» **PROBLEM TO SOLVE**
What appears from the first line of the data below through the line containing "21:05 11/11/2024", both included, should be copied exactly, and nothing else.

» **RECORDED INFORMATION**
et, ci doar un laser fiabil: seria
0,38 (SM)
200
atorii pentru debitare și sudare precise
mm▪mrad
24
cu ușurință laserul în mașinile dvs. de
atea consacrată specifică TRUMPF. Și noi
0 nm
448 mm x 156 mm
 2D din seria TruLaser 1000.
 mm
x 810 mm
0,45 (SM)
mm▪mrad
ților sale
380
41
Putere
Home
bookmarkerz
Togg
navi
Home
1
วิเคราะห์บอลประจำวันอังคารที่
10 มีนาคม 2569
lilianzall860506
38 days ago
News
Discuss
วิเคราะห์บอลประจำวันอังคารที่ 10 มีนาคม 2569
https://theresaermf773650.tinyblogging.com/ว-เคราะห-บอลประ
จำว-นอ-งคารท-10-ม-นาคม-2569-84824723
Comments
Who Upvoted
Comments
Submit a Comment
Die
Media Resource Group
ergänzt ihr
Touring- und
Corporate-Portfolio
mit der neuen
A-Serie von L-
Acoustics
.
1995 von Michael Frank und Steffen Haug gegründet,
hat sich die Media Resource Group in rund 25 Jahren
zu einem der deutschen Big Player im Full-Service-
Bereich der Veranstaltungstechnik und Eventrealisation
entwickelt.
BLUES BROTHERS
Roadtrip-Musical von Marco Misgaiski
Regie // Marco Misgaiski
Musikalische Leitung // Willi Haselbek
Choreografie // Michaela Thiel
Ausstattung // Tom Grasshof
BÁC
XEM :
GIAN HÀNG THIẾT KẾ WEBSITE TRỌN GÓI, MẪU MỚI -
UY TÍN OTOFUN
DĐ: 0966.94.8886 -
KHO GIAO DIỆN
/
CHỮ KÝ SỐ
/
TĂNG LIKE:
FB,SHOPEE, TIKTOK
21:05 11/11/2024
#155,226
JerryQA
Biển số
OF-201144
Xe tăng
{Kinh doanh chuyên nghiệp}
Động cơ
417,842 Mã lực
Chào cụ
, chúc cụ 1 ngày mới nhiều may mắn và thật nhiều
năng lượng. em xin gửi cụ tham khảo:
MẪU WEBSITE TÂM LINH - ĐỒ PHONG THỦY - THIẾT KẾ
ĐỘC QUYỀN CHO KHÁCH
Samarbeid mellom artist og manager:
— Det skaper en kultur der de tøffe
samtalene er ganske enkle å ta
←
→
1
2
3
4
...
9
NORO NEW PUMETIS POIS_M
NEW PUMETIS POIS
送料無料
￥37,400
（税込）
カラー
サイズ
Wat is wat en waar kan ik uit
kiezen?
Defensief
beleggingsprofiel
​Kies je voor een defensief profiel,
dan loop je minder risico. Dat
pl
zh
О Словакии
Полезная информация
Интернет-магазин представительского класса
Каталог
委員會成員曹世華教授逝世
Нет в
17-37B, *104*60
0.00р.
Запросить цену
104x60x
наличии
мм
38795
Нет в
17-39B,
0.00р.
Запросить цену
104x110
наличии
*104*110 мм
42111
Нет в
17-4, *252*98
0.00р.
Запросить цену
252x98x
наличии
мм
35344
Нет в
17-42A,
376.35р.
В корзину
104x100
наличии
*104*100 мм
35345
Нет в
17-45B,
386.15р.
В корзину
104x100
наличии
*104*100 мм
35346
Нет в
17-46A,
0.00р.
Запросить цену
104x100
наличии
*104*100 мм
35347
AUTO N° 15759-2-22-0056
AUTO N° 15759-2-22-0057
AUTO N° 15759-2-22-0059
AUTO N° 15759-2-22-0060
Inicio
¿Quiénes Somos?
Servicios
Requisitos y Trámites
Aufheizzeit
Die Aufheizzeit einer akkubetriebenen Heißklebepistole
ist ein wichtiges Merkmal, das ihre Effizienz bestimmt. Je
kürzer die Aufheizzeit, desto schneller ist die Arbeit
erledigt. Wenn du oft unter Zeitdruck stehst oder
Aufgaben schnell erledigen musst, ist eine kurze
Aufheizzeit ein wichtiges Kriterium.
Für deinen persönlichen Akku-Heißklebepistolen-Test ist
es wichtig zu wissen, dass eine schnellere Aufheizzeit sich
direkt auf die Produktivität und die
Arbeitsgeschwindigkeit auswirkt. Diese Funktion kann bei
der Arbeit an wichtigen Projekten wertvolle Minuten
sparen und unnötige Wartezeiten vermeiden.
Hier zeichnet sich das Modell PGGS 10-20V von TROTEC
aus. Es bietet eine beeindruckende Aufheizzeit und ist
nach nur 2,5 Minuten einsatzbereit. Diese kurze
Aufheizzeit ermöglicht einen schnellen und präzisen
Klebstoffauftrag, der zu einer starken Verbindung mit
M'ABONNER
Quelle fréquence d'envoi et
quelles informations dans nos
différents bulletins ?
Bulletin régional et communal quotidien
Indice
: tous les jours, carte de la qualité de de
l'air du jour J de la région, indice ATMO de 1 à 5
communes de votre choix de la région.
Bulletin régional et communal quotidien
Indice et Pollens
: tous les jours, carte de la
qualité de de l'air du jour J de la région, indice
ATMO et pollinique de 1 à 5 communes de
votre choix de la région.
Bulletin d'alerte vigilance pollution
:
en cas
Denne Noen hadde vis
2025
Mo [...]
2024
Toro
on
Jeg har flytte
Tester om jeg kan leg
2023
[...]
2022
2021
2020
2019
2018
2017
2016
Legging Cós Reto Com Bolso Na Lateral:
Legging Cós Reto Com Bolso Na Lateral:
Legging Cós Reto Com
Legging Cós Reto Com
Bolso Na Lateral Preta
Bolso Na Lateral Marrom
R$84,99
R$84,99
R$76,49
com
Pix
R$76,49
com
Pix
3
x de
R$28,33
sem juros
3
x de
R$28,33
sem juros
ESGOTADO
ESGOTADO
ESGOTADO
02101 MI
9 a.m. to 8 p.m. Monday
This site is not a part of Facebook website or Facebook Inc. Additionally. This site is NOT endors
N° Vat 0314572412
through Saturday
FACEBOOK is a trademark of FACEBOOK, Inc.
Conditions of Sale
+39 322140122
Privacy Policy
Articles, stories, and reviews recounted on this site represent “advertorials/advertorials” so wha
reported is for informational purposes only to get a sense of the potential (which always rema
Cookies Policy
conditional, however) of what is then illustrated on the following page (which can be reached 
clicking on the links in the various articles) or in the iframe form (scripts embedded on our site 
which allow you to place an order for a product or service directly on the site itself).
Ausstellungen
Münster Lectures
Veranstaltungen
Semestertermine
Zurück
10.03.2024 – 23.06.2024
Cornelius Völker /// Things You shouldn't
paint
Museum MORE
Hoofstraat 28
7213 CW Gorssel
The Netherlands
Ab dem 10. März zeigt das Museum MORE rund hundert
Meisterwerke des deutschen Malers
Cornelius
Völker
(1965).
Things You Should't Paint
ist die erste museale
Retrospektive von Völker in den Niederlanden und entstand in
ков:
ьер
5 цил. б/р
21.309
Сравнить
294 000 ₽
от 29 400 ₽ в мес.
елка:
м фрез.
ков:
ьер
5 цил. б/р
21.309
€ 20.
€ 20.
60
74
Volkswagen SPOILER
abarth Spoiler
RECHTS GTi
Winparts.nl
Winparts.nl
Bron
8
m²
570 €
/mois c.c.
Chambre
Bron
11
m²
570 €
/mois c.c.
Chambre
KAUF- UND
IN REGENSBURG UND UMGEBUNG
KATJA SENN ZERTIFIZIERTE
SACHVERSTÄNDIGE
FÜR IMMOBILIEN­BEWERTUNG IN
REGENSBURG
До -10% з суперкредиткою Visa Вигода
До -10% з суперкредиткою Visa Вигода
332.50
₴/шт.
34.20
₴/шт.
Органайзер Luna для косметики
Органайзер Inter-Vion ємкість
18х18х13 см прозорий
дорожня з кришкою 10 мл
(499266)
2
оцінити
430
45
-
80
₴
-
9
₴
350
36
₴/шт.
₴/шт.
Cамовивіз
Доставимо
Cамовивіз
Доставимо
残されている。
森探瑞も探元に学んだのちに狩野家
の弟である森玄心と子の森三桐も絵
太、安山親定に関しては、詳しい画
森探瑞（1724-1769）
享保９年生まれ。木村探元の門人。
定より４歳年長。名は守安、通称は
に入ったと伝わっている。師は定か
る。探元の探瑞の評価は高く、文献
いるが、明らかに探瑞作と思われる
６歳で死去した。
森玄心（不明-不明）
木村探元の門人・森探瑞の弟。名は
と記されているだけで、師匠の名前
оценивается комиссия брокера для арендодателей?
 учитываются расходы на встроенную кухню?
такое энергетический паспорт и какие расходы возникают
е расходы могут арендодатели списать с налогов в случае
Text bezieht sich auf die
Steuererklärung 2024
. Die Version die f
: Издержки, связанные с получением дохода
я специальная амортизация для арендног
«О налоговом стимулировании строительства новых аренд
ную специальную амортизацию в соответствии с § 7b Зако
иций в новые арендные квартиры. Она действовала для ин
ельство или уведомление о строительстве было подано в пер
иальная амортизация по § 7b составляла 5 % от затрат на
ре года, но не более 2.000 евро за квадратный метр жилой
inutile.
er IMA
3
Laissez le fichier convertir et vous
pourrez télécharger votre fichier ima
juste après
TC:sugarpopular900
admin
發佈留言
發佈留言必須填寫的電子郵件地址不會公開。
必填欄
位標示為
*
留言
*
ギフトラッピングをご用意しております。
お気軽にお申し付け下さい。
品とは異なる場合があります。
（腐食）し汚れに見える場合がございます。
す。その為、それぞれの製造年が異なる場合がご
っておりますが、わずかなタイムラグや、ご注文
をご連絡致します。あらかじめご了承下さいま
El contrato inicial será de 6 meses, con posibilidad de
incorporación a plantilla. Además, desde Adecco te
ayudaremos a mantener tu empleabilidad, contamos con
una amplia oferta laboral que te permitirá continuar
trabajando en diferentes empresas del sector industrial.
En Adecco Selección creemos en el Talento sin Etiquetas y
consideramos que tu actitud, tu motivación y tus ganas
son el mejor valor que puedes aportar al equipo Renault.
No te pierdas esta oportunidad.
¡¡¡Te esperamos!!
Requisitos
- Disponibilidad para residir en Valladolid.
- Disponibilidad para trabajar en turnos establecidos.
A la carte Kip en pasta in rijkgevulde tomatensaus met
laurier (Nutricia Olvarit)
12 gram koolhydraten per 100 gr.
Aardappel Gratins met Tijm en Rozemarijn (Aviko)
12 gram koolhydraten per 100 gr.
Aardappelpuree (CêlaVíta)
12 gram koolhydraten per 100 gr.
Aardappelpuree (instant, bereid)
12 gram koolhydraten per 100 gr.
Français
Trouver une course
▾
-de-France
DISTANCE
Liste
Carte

» **ANSWER TO THE EXERCISE**
et, ci doar un laser fiabil: seria
0,38 (SM)
200
atorii pentru debitare și sudare precise
mm▪mrad
24
cu ușurință laserul în mașinile dvs. de
atea consacrată specifică TRUMPF. Și noi
0 nm
448 mm x 156 mm
 2D din seria TruLaser 1000.
 mm
x 810 mm
0,45 (SM)
mm▪mrad
ților sale
380
41
Putere
Home
bookmarkerz
Togg
navi
Home
1
วิเคราะห์บอลประจำวันอังคารที่
10 มีนาคม 2569
lilianzall860506
38 days ago
News
Discuss
วิเคราะห์บอลประจำวันอังคารที่ 10 มีนาคม 2569
https://theresaermf773650.tinyblogging.com/ว-เคราะห-บอลประ
จำว-นอ-งคารท-10-ม-นาคม-2569-84824723
Comments
Who Upvoted
Comments
Submit a Comment
Die
Media Resource Group
ergänzt ihr
Touring- und
Corporate-Portfolio
mit der neuen
A-Serie von L-
Acoustics
.
1995 von Michael Frank und Steffen Haug gegründet,
hat sich die Media Resource Group in rund 25 Jahren
zu einem der deutschen Big Player im Full-Service-
Bereich der Veranstaltungstechnik und Eventrealisation
entwickelt.
BLUES BROTHERS
Roadtrip-Musical von Marco Misgaiski
Regie // Marco Misgaiski
Musikalische Leitung // Willi Haselbek
Choreografie // Michaela Thiel
Ausstattung // Tom Grasshof
BÁC
XEM :
GIAN HÀNG THIẾT KẾ WEBSITE TRỌN GÓI, MẪU MỚI -
UY TÍN OTOFUN
DĐ: 0966.94.8886 -
KHO GIAO DIỆN
/
CHỮ KÝ SỐ
/
TĂNG LIKE:
FB,SHOPEE, TIKTOK
21:05 11/11/2024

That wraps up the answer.